Já esta reportagem trata das estratégias heterodoxas de recrutamento de pilotos de duas companhias europeias, a irlandesa Ryanair e a norueguesa Norwegian Air Shuttle (além de quatro outras companhias europeias de menor porte, que não tiveram seus nomes citados). De acordo com a matéria, baseada em estudos da Universidade de Ghent, na Bélgica, estas companhias estariam criando estruturas legais alternativas, baseadas em diversos países fora de suas bases, para diminuir os custos dos contratos de trabalho de pilotos – uma mistura de ‘pejotização’ com parísos fiscais trabalhistas.

 

9 comments

  1. Bruno
    4 anos ago

    Uma dúvida, aproveitando o gancho do Fábio e Felipe. Vocês acham que alguma cia asiática contrataria com menos de 500h de comando?

  2. Batistaca
    4 anos ago

    Um passarinho verde de dentro da TAM me disse que se esse programa do governo de estimular a aviação regional der certo, vai ser um dança das cadeiras enormes podendo faltar pilotos, oq os senhores acham disso concordam??

    • raulmarinho
      4 anos ago

      Mais fácil faltar água salgada no Oceano Atlântico…

    • gustavocarolino
      4 anos ago

      Olá Batistaca:

      Aonde houver ética e respeito, haverá estabilidade e bom juizo. Não tenha duvidas que há profissionais trabalhando para transformar a aviação no Brasil (e servir de exemplo para o estrangeiro).
      Todavia, observe que a formação acadêmica na formação profissional, aliada às habilidades motoras, vem, não apenas no Brasil, sendo fruto de grande valorização.

      O profissional deve valorizar sua formação, pois, o equipamento mais importante na prevenção de acidentes aeronáuticos é o equipamento humano.

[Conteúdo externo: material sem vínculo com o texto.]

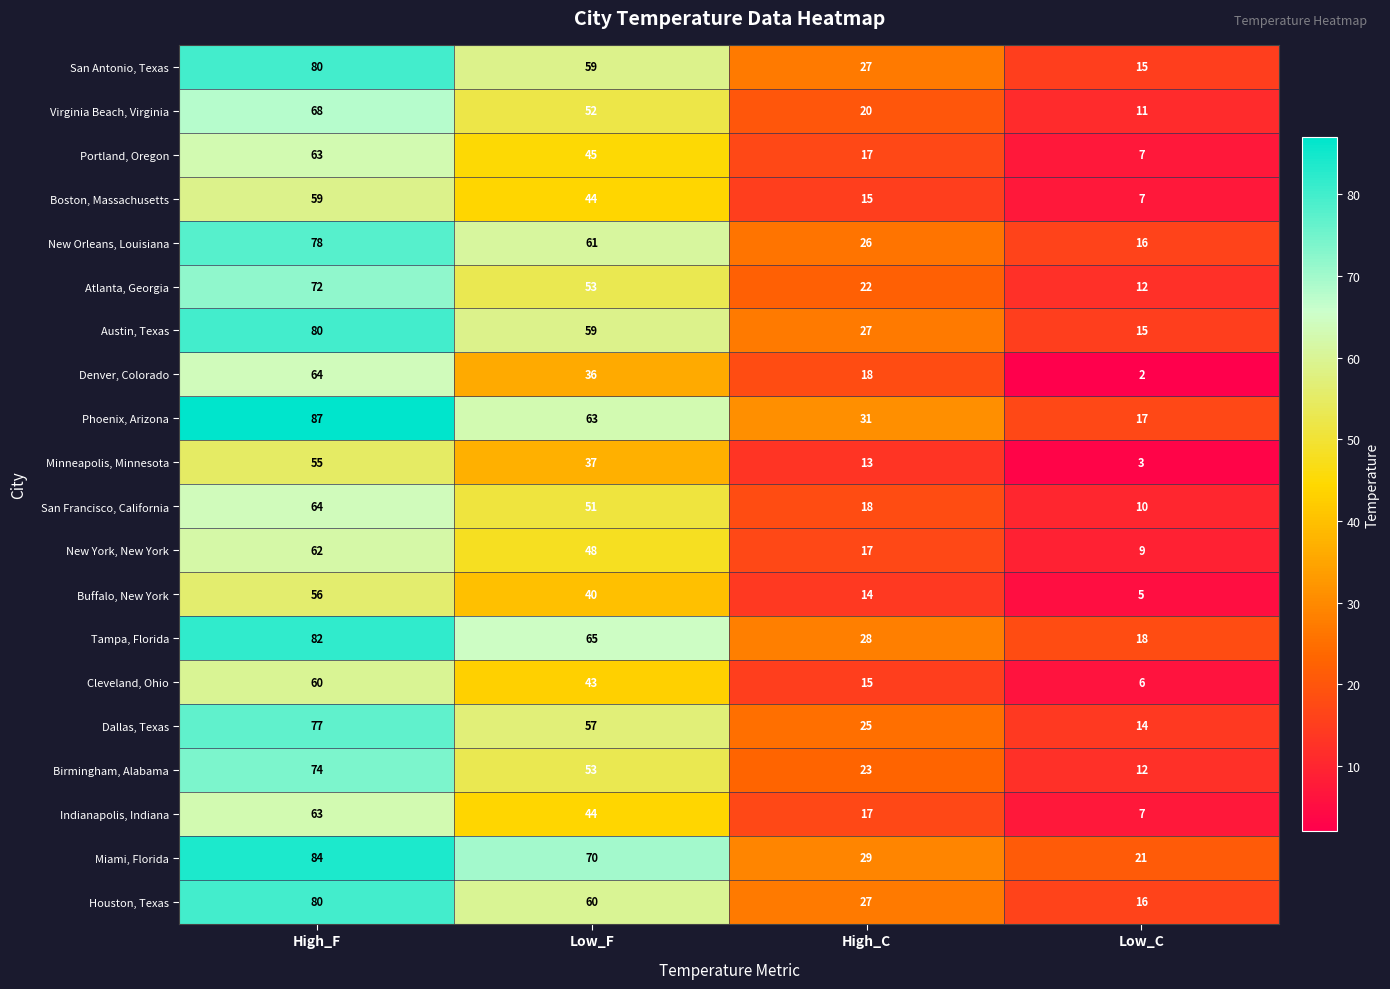

Count the Denver, Colorado values in the range 18 to 64.

3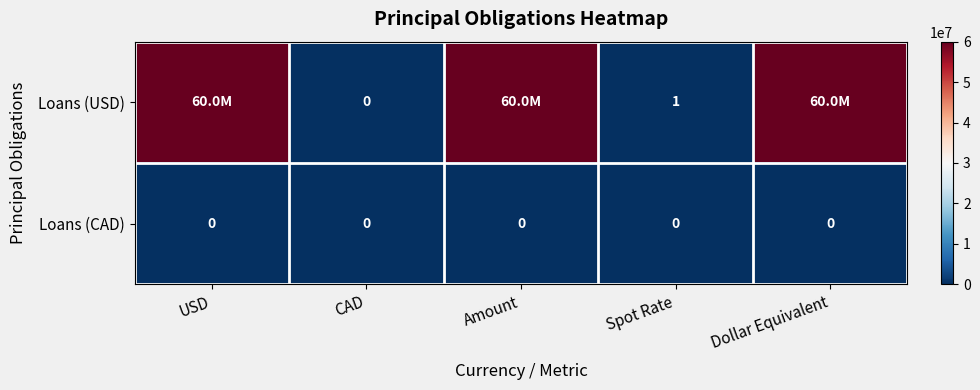

Is it true that Loans (USD) equals 0 at Spot Rate?

False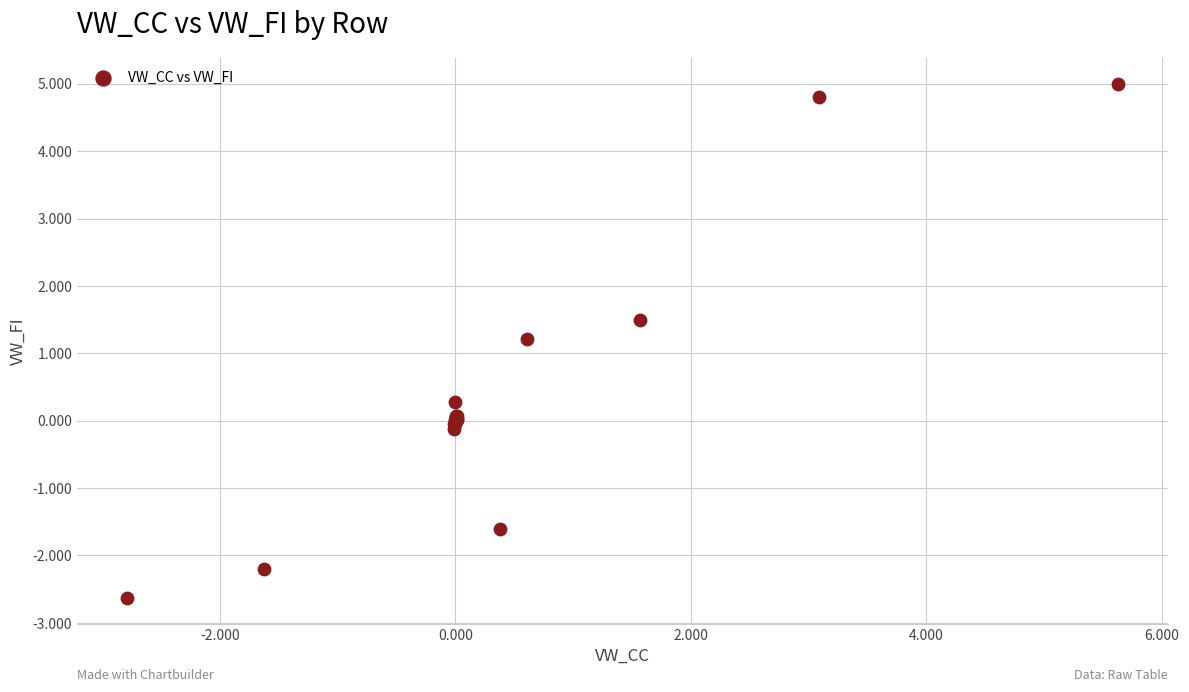

What Y value in the scatter plot is closest to 1?

1.2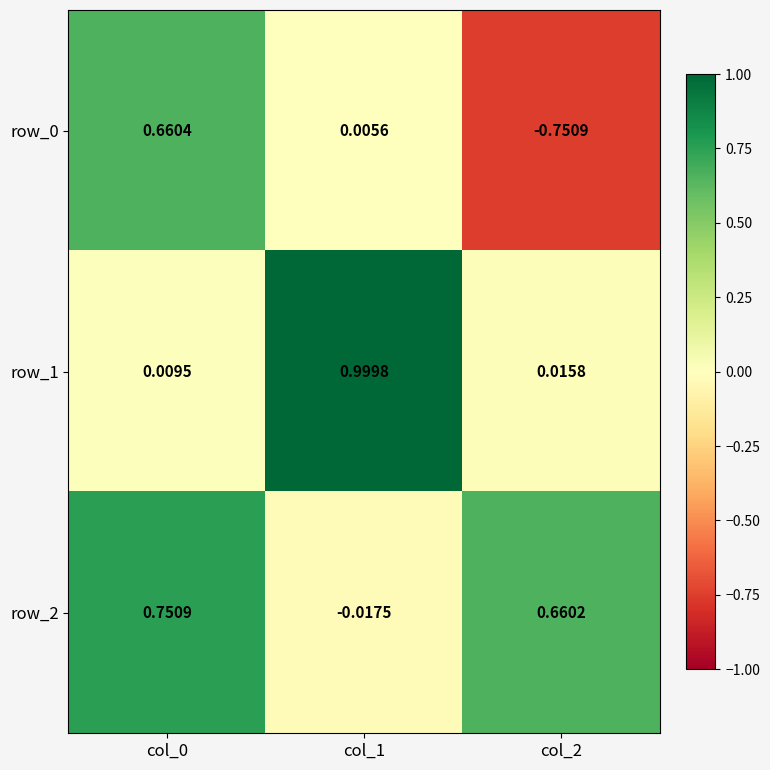

Is the value of row_1 at col_1 greater than the value of row_0 at col_0?

Yes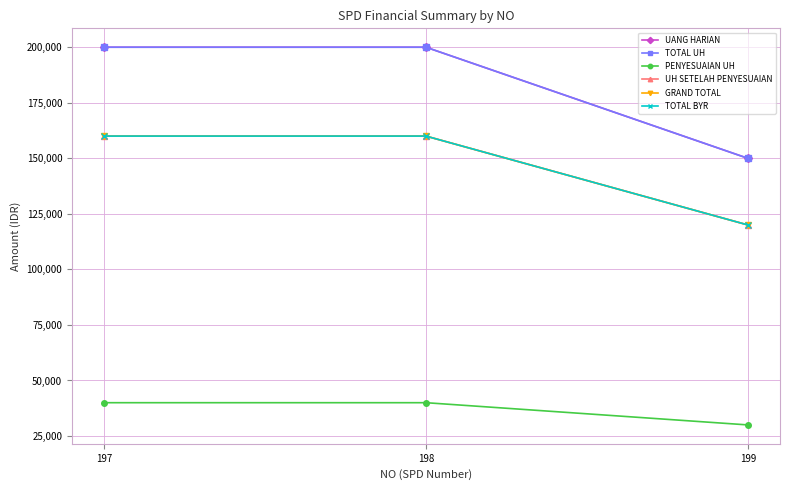

Reading left to right, list all the values displayed in this chart.

UANG HARIAN: 200000	200000	150000
TOTAL UH: 200000	200000	150000
PENYESUAIAN UH: 40000	40000	30000
UH SETELAH PENYESUAIAN: 160000	160000	120000
GRAND TOTAL: 160000	160000	120000
TOTAL BYR: 160000	160000	120000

      Devemos valorizar a formação e não permitir sermos tratados como componentes descartaveis. Há solução clara e lógica para isso, mas a união é e será fundamental para vivermos estaveis, promovermos máxima eficazia na promoção de segurança operacional de voo e sermos devidamente valorizados.

      • gustavocarolino
        4 anos ago

        *eficácia

    • Marcos Véio
      4 anos ago

      Are you fucking kidding me?

  3. Enquanto a China (e boa parte do “Far East”) mais o Golfo Pérsico funcionarem como “aspirador de pilotos” do planeta e a China e a Ásia Central continuarem a pagar os salários que pagam, as low cost/low fare/low respect/no benefits podem fazer os malabarismos que quiserem, que continuarão sendo a “escolinha” das empresas orientais. Nego entra, pega o type rating, junta 500 horinhas e vaza na braquiária. E eu – se fosse novo – faria a mesmíssima coisa (de novo!).

    • felipe pens
      4 anos ago

      Boa tarde Fábio, o que é “type rating”? e essas 500 horas seriam em comando? seriam as necessárias em media em termos de experiência pra tentar entrar em alguma cia asiática?

      • Desculpe, Felipe, só vi a pergunta agora.

        “Type rating” é habilitação de tipo (ex.: B737, A320 etc).

        “Class rating” é habilitação de categoria, ou seja “monomotores terrestres”, multimotores terrestres” (lá nos EUA chamam de M.E.L.-Airplane, i.e. “multi engine land – airplane) etc., sendo que – para quem tem PLA (ou ATP, nos EUA) o IFR não figura entre as qualificações, porque o FAA considera que é inerente à licença. Faz mais sentido, não?

        “500 P.I.C.” = 500 horas, Piloto em Comando, quando é para entrar diretamente de comando. É o padrão mínimo atual de exigência dos operadores 121 da Ásia e outros mercados de alta demanda, sem prejuízo de outras marcas também aplicáveis, como total de horas X, total de horas Y em jatos acima de um certo peso máximo de decolagem certificado, etc…depende da empresa, da autoridade aeronáutica local e até de companhias de seguro, às vezes.